The ONIOM energy computed in the last section can be difficult to compare with known validated data. In this case, it is appropriate to get relative results, extract a behavior of them and compare experiments. The hydrogen bond distance is one example of a quantity that can be compared with tabulated data.

One way of getting this distance is to perform an energy scan on many configurations. The water molecule - carboxylic acid distance was changed from 1.0 to 3.5 angstrom. An energy calculation, with the same parameters as in the last section, was performed for each of those distance. The minimal energy point is the ideal hydrogen bond distance for this system.

The computation has already been done to save some time. Here are the results plotted in a graph.

In [None]:
import matplotlib.pyplot as plt

distances = [3.550862922159438, 3.460762889964292, 3.370670305757595, 3.280585783157128, 3.1905100050249016, 3.1004437335081567, 3.0103878218778832, 2.9203432285513977, 2.8303110337833894, 2.740292459636501, 2.650288894007595, 2.5603019197028303, 2.4703333498422166, 2.3803852712588354, 2.29046009807724, 2.20056063836393, 2.1106901777200746, 2.020852585050676, 1.9310524476726847, 1.8412952456882081, 1.7515875795688893, 1.6619374708395822, 1.572354764687664, 1.4828516770284208, 1.3934435500122229, 1.3041499143311708, 1.214996013163829, 1.126015038057959, 1.0372514935327881, 0.9487664078760378, 0.8606456724847144]
energies = [-1278.051959731282, -1278.057229408819, -1278.0643608792661, -1278.073141506658, -1278.0833167826524, -1278.0945967737384, -1278.1066656511987, -1278.119193003125, -1278.1316621874737, -1278.1441348500723, -1278.1561527375766, -1278.1674486239667, -1278.1778145272128, -1278.1870878716404, -1278.1951499219097, -1278.201919599394, -1278.2073419570033, -1278.2113710433855, -1278.2139489568763, -1278.214985604411, -1278.2143431181898, -1278.21182121378, -1278.2071290776098, -1278.19982995337, -1278.1892617407693, -1278.1744445322772, -1278.153955355375, -1278.1257011700952, -1278.086488264795, -1278.0312418159333, -1277.95164876962]
plt.figure(figsize=(8,4.5))
plt.title("Potential energy scan for an hydrogen bond")
plt.xlabel("O-H distance / Angstrom")
plt.ylabel("Energy / Hartree")
plt.scatter(distances, energies)

The minimum in energy corresponds to about 1.7 $\overset{\circ}{A}$ for the O-H distance.
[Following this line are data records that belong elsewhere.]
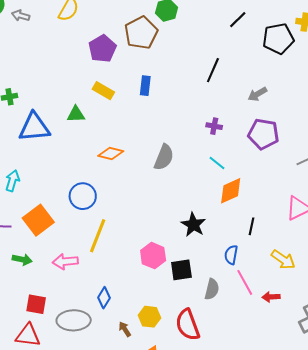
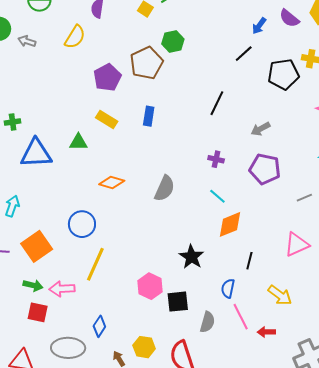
green arrow: (22, 260) -> (33, 285), moved
red square: (36, 304) -> (38, 312), moved

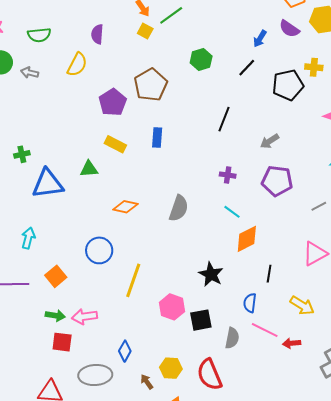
green hexagon: (173, 42) -> (201, 60), moved
orange square: (37, 246) -> (56, 276), size x0.7
yellow line: (95, 264) -> (133, 280), moved
pink line: (241, 317) -> (265, 330), turned -32

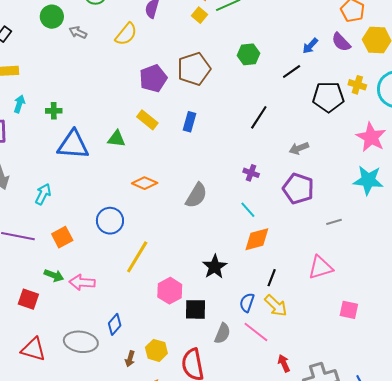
yellow arrow: (302, 306) -> (276, 306), moved
red square: (62, 342) -> (28, 299), moved
red arrow: (292, 343) -> (284, 363), moved, turned 60
brown arrow: (147, 382) -> (130, 359), turned -140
Hydrogen bond distance is known to be between 1.6 and 2.0 $\overset{\circ}{A}$ in bulk water, so this is in fact a plausible result. The bonding energy seems to be well beyond the one expected to a hydrogen bond: this data does not take into account the geometry optimization needed at each point to get relevant bonding energies.

## 3. Closing words<a class="anchor" id="3"></a>

In this notebook, a use case simulation study has been introduced for the water absorption problem. We learn that ONIOM problem decomposition method can be useful for scaling up system size in simulations. This is done by targeting an important interaction in the system, thus allocating more computational (classical or quantum) resources to it. The environment (the remaining part), can be described with a lower accuracy method. Therefore, a simple example has been presented as a potential starting point for a more complete research project.